Encore que la libération des régions nord n’est pas pour demain ! D’abord, selon un expert Onusien, dans un tel élan de la communauté internationale, pour que les troupes libératrices puissent arriver au Mali, il faut attendre le mois de mars 2013. Et on sait peut-être quand ça va commencer, mais pas la fin. On a pu entendre le chef du gouvernement, Dr. Cheick Modibo Diarra, du haut de son trône primatorial, enseigner que la plus grande puissance du monde (les USA, Ndlr) et l’Europe sont en train de combattre ces mêmes gens en Afghanistan depuis dix ans, sans y parvenir.
Est-ce à dire que cela pourrait être le cas pour le Mali ? Si oui, devrons-nous attendre tout ce temps avant des élections ? Malheureusement, la récente violation de la loi électorale par le ministre de l’Administration territoriale et de la Décentralisation, le colonel Moussa Sinko Coulibaly, consistant à suspendre la révision annuelle de la liste électorale, semble plaider dans ce sens.
Nous avons trouvé aussi juste la position du président guinéen Alpha Condé exprimée hier sur RFI. Le président guinéen, à défaut d’épouser formellement l’approche américaine, souhaite des élections après la libération des villes de Gao et Tombouctou, Kidal n’étant pas aussi important à ses yeux.

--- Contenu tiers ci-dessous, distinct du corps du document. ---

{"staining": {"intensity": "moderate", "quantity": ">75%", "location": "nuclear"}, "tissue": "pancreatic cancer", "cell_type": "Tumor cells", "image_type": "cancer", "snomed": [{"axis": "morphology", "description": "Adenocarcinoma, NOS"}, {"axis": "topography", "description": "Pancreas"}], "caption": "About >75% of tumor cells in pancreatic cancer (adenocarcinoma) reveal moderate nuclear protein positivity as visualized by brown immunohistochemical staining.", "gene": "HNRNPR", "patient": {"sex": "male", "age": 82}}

Parce que c’est ce gouvernement légitime qui va non seulement s’atteler à la résolution de la crise, mais aussi et surtout faire relancer la machine de développement complètement bloquée en ces temps-ci.
Pour tout cela, il va falloir poser officiellement le débat, pourquoi pas à travers la conférence nationale, plusieurs fois annoncée et plusieurs fois reportée.